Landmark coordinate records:
····················
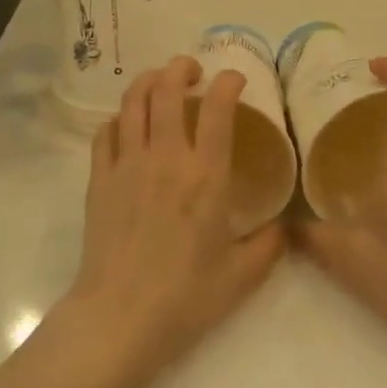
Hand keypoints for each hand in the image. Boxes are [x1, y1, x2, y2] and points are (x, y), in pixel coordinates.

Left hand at [64, 58, 284, 383]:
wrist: (118, 319)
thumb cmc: (184, 298)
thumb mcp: (241, 276)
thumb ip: (270, 245)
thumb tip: (287, 225)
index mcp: (206, 175)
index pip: (218, 107)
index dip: (228, 82)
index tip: (235, 79)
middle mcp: (166, 157)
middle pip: (166, 88)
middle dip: (181, 67)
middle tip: (193, 71)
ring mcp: (127, 164)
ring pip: (132, 101)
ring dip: (148, 81)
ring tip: (160, 83)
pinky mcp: (99, 179)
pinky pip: (106, 132)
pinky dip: (120, 118)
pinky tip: (129, 125)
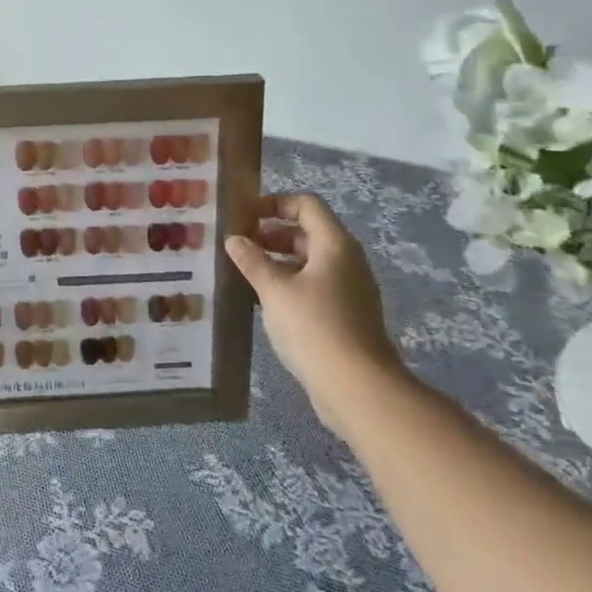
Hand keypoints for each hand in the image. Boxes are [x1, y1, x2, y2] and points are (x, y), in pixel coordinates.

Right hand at [226, 193, 408, 433]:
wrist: (358, 388)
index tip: (245, 217)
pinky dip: (289, 284)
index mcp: (334, 244)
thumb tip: (234, 239)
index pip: (306, 205)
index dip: (275, 203)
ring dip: (278, 261)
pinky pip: (314, 286)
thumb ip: (252, 261)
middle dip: (271, 234)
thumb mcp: (274, 290)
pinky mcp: (346, 315)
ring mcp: (349, 289)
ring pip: (310, 261)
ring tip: (244, 272)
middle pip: (307, 232)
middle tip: (238, 246)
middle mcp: (346, 260)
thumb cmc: (314, 327)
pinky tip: (264, 301)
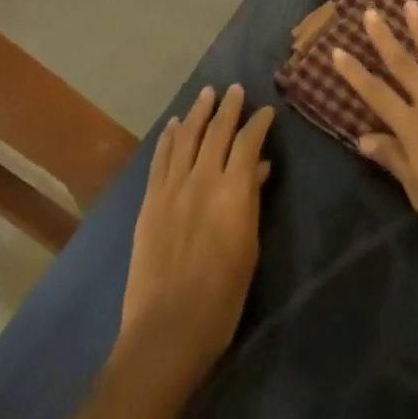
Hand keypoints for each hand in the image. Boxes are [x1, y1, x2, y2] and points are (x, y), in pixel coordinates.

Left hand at [117, 84, 274, 389]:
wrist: (167, 329)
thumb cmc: (222, 298)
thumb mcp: (248, 248)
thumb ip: (252, 202)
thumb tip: (259, 169)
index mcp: (233, 192)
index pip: (248, 143)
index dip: (258, 123)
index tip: (266, 111)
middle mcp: (202, 179)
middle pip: (217, 131)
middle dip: (228, 107)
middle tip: (235, 89)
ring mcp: (172, 188)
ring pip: (187, 137)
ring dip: (198, 112)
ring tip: (206, 94)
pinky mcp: (150, 201)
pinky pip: (160, 159)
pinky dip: (169, 138)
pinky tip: (175, 125)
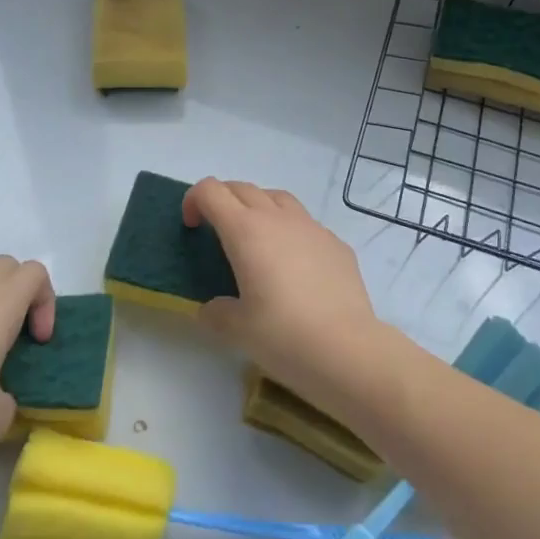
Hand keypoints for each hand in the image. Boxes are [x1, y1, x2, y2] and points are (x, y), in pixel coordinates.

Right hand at [183, 178, 392, 417]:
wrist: (348, 350)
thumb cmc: (283, 336)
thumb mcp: (236, 330)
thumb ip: (217, 313)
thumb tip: (214, 309)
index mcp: (246, 231)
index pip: (211, 191)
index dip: (194, 200)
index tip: (191, 227)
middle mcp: (278, 218)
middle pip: (243, 188)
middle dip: (223, 200)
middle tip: (216, 230)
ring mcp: (312, 227)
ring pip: (278, 198)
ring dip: (258, 207)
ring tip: (256, 239)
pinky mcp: (336, 243)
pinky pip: (306, 224)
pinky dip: (290, 232)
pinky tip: (295, 266)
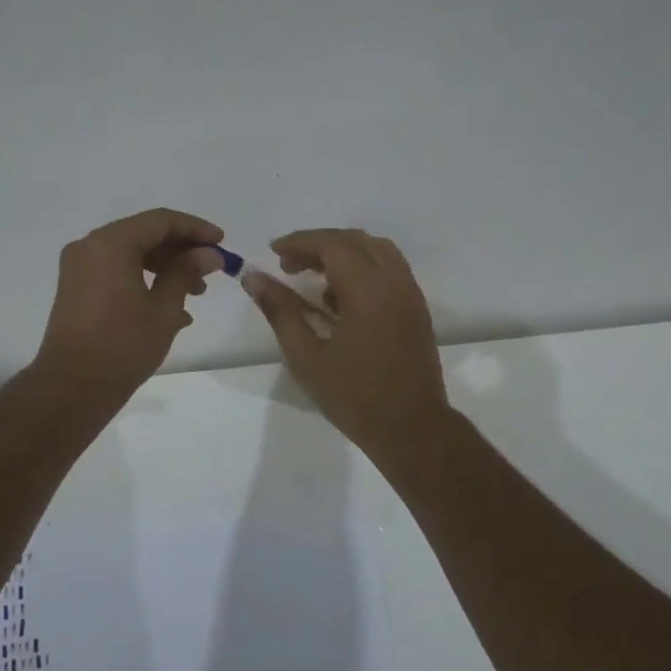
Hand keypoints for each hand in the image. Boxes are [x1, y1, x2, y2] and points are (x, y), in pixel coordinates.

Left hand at [33, 208, 224, 398]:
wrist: (72, 388)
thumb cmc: (123, 346)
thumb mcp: (164, 308)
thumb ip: (186, 272)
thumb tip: (209, 254)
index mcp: (111, 243)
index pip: (161, 221)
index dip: (195, 229)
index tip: (222, 243)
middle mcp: (90, 246)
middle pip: (144, 234)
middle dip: (181, 250)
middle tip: (211, 270)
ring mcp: (80, 267)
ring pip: (131, 253)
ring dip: (165, 266)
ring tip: (196, 293)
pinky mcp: (76, 287)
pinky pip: (116, 270)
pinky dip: (144, 279)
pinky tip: (171, 307)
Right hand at [242, 228, 452, 464]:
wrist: (412, 429)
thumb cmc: (354, 396)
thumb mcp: (306, 356)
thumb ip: (280, 310)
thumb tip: (253, 277)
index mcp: (368, 290)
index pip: (332, 244)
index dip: (300, 241)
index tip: (274, 251)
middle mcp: (394, 281)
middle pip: (355, 241)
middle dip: (319, 245)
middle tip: (289, 266)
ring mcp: (410, 293)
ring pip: (376, 250)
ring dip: (343, 253)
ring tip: (314, 278)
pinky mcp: (417, 308)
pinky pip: (389, 269)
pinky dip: (362, 268)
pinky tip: (341, 300)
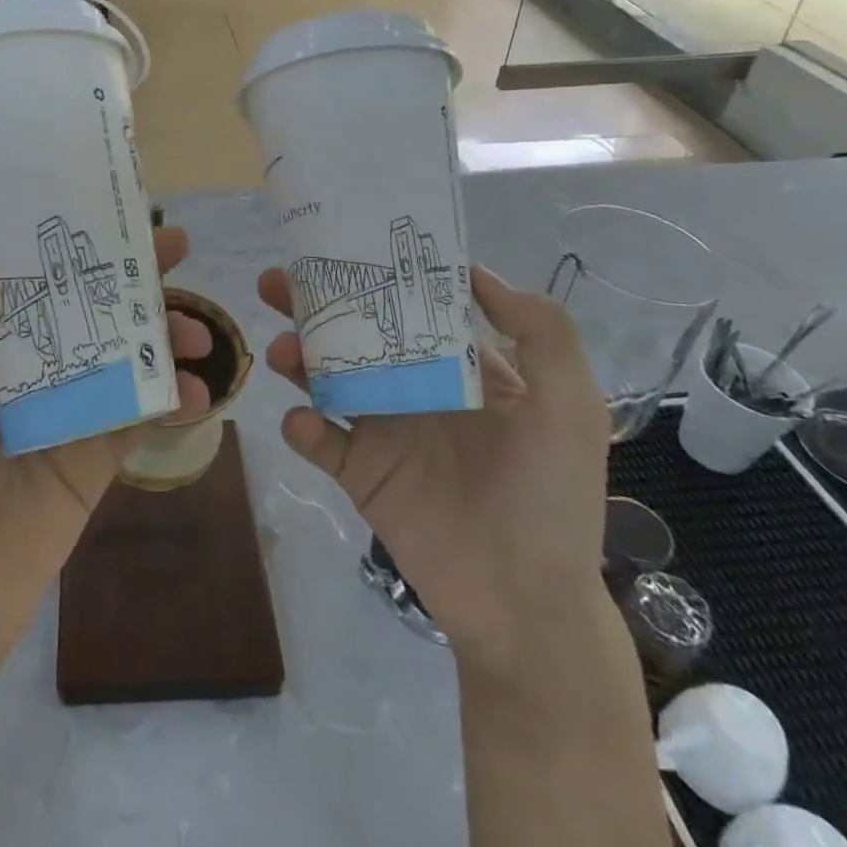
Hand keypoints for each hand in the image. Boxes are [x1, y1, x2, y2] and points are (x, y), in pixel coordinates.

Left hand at [0, 224, 212, 680]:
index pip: (28, 274)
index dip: (64, 238)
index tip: (106, 206)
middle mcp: (29, 366)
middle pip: (86, 306)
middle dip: (131, 276)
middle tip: (176, 247)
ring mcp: (67, 410)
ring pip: (123, 354)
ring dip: (163, 335)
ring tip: (195, 332)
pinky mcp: (96, 457)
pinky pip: (139, 419)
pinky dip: (172, 402)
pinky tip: (199, 393)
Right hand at [259, 264, 608, 671]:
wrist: (525, 602)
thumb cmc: (551, 495)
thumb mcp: (570, 405)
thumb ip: (541, 331)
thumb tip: (474, 271)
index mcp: (457, 367)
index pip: (409, 306)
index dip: (376, 275)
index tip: (342, 244)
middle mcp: (413, 388)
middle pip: (353, 334)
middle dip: (312, 306)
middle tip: (276, 283)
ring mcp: (381, 430)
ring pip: (325, 378)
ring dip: (298, 359)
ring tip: (284, 351)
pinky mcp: (359, 473)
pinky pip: (319, 441)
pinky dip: (302, 427)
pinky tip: (305, 422)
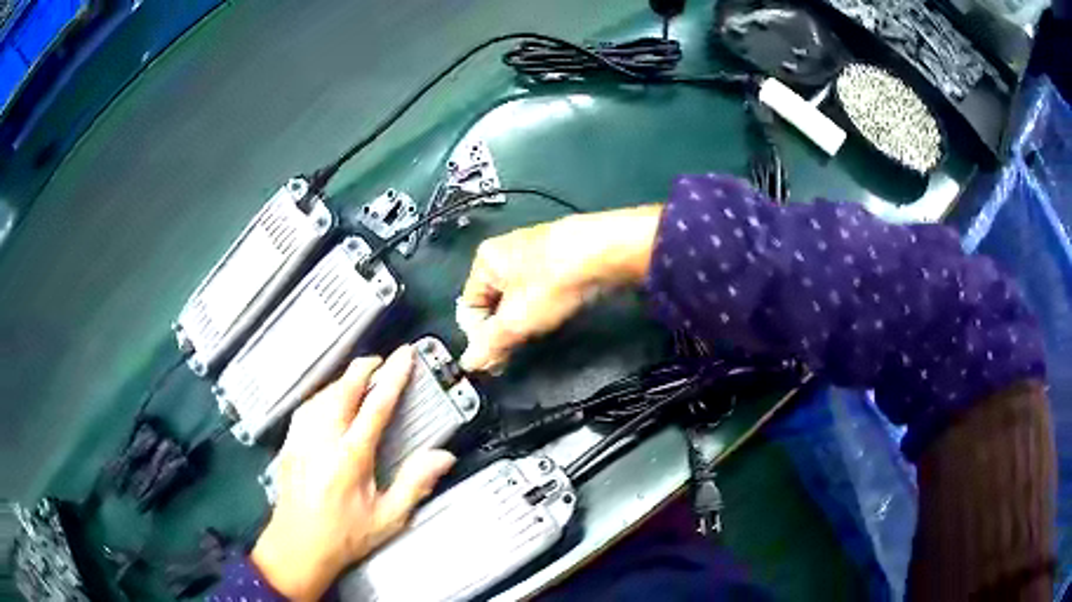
····················
WORK TO COMPLETE → Please print every record exactly, leaving out the pictures.

COMPLETED TASK →
Hand keypoints for each hand in the image. Boxes are [x1, y1, x2, y2] and points are (x, y), in pixel coordinates.

Left hand at [64, 58, 284, 383]:
wrist: (118, 319)
thumb cmc: (184, 298)
thumb mcp: (241, 276)
thumb ip: (270, 245)
thumb tip: (287, 225)
index mcp: (206, 175)
index pip: (218, 107)
index dip: (228, 82)
index tip: (235, 79)
middle mcp: (166, 157)
middle pip: (166, 88)
middle dip: (181, 67)
middle tip: (193, 71)
ring mcp: (127, 164)
ring pip: (132, 101)
ring dip: (148, 81)
ring tip: (160, 83)
pinky mcp: (99, 179)
pinky pip: (106, 132)
pinky dip: (120, 118)
pinky tip: (129, 125)
Hand keypoints for each hand in the image. Boxes are [x1, y1, x2, y2] and points are (x, y), in pixel coordinates.

Right hand at [226, 193, 408, 433]:
wrist: (358, 388)
index tip: (245, 217)
pinky dip: (289, 284)
index mcp: (334, 244)
thumb tip: (234, 239)
index pip: (306, 205)
index dip: (275, 203)
ring dip: (278, 261)
pinky pip: (314, 286)
thumb ip: (252, 261)
middle dip: (271, 234)
thumb mcp: (274, 290)
pinky mcp: (346, 315)
ring mcp: (349, 289)
ring pip: (310, 261)
ring tip: (244, 272)
middle pip: (307, 232)
middle tip: (238, 246)
middle mcp: (346, 260)
thumb cmc: (314, 327)
pinky tip: (264, 301)
Hand keypoints for each hand in the image. Boxes are [x1, y1, x2, y2] and points are (x, y), in pixel coordinates.

Left hand at [117, 84, 274, 389]:
wrist: (167, 329)
thumb cmc: (222, 298)
thumb mcp: (248, 248)
thumb ip: (252, 202)
thumb tip: (259, 169)
index mcp: (233, 192)
index pip: (248, 143)
index dip: (258, 123)
index tip: (266, 111)
middle mcp: (202, 179)
middle pip: (217, 131)
middle dip: (228, 107)
middle tip: (235, 89)
ring mcp: (172, 188)
ring pip: (187, 137)
ring dip: (198, 112)
ring tip: (206, 94)
pinky mcp: (150, 201)
pinky pip: (160, 159)
pinky dip: (169, 138)
pinky tip: (175, 125)
Hand keypoints for each hand in the image. Boxes are [x1, y1, x2, y2] and points are (x, y), in pixel coordinates.

Right hand at [183, 178, 392, 417]:
wrist: (348, 350)
thumb cmc: (283, 336)
thumb mcp: (236, 330)
thumb ip: (217, 313)
thumb tip: (214, 309)
index mcp: (246, 231)
index pip: (211, 191)
index dip: (194, 200)
index tip: (191, 227)
middle mcp: (278, 218)
middle pip: (243, 188)
middle dip: (223, 200)
middle tip: (216, 230)
ring mcp: (312, 227)
ring pip: (278, 198)
ring dip: (258, 207)
ring tip: (256, 239)
pinky mcp: (336, 243)
pinky pip: (306, 224)
pinky dip: (290, 232)
pinky tip: (295, 266)
Hand keypoints for each hand in the image. Boxes are [x1, y1, x2, y2] and points are (x, y), in pixel coordinates.

Left hand at [33, 208, 224, 398]:
wrist: (72, 388)
thumb cmc: (123, 346)
thumb mcp: (164, 308)
thumb ip: (186, 272)
thumb tip: (209, 254)
index mcp: (111, 243)
index pip: (161, 221)
index dip: (195, 229)
index tip: (222, 243)
middle mcp: (90, 246)
middle pip: (144, 234)
middle dip: (181, 250)
middle tip: (211, 270)
ring mcp: (80, 267)
ring pip: (131, 253)
ring dip: (165, 266)
ring tip: (196, 293)
pinky mcp: (76, 287)
pinky pip: (116, 270)
pinky dip: (144, 279)
pinky tip: (171, 307)
Right hand at [242, 228, 452, 464]:
wrist: (412, 429)
thumb cmc: (354, 396)
thumb mcp: (306, 356)
thumb ip: (280, 310)
thumb tip: (253, 277)
index mcp: (368, 290)
index pip: (332, 244)
index dip: (300, 241)
index tip: (274, 251)
middle mcp: (394, 281)
middle pip: (355, 241)
middle dip: (319, 245)
middle tip: (289, 266)
ring mcp: (410, 293)
ring pip: (376, 250)
ring dip: (343, 253)
ring tip: (314, 278)
pinky mcp: (417, 308)
pinky pip: (389, 269)
pinky dip: (362, 268)
pinky tip: (341, 300)
Hand keypoints for each hand in the image. Boxes are [x1, y1, x2, y2] and points are (x, y), in pixel coordinates.

Left hand at [0, 224, 212, 680]:
index pip: (28, 274)
index dip: (64, 238)
index tip: (106, 206)
middle mcp: (29, 366)
middle pip: (86, 306)
middle dip: (131, 276)
middle tip: (176, 247)
ring mcp: (67, 410)
ring pip: (123, 354)
ring dip: (163, 335)
ring tip: (195, 332)
pinky mcp: (96, 457)
pinky pip: (139, 419)
pinky dip: (172, 402)
pinky tip: (199, 393)
Right hand at [259, 264, 608, 671]:
wrist: (525, 602)
thumb cmc: (551, 495)
thumb mcp: (570, 405)
thumb ip: (541, 331)
thumb tip: (474, 271)
index mcp: (457, 367)
index pip: (409, 306)
index dip: (376, 275)
index tip: (342, 244)
middle mcp: (413, 388)
middle pip: (353, 334)
middle dip: (312, 306)
middle tip: (276, 283)
ring mcp: (381, 430)
ring pip: (325, 378)
ring dip: (298, 359)
ring tip: (284, 351)
pinky mcp: (359, 473)
pinky pip: (319, 441)
pinky dip: (302, 427)
pinky tip: (305, 422)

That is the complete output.